Indian shares erased early gains to close lower on Wednesday, posting their sixth straight session of declines, dragged down by major IT stocks such as Infosys Ltd and Tata Consultancy Services Ltd. The 30-stock BSE index ended down 0.25 percent at 26,242.38, while the broader NSE index closed 0.26 percent lower at 8,061.30.
Infosys and TCS fell 1.4 percent each. MSCI's broadest index of Asia-Pacific shares outside Japan was up 0.31 percent on Wednesday. Investors now keep an eye out for the minutes of the Reserve Bank of India's monetary policy committee (MPC) meeting earlier this month, expected later in the day, for clues about the economy and the central bank's stance after demonetisation.
The central bank unexpectedly kept its key policy rate unchanged on December 7, despite calls for action in the face of an intense cash shortage that threatens to slam the brakes on the world's fastest-growing large economy. "The feel-good factor has been missing from the market post-demonetisation," said Neeraj Dewan, director at Quantum Securities. "We will have to wait and watch if the government announces anything substantial early next year to lift investor sentiment. We can then expect a pre-budget rally."

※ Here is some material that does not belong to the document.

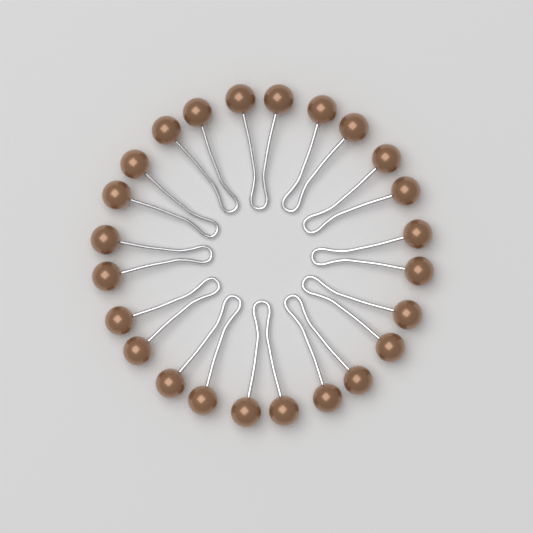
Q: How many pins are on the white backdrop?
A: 12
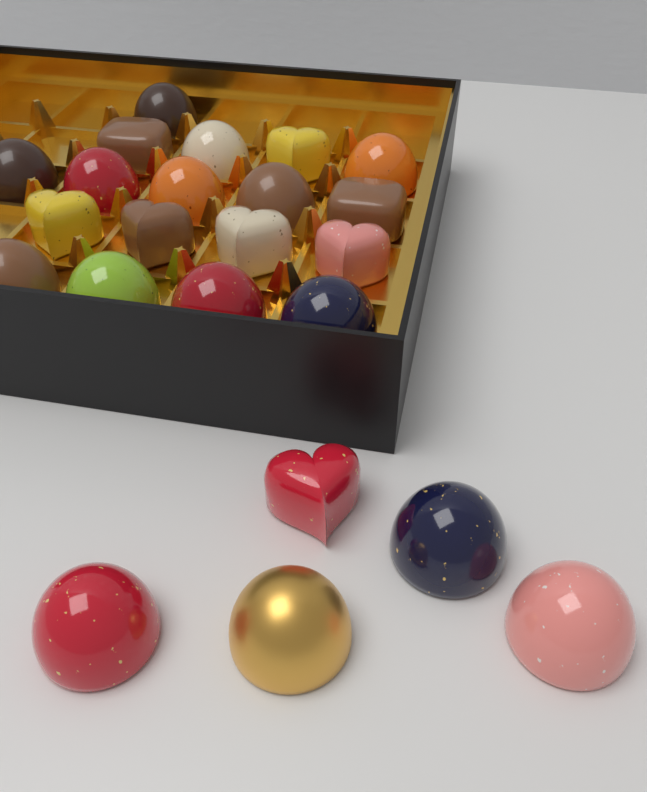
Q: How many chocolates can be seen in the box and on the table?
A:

Analysts are of the view that markets will trade in a narrow range until the effects of demonetisation pan out with better clarity. Financial stocks bounced back from the previous session's losses and were the major contributors to the gains. ICICI Bank and State Bank of India rose up to 1.4 percent each. However, consumer stocks were among the biggest losers with ITC Ltd, the country's largest cigarette maker, declining as much as 1 percent.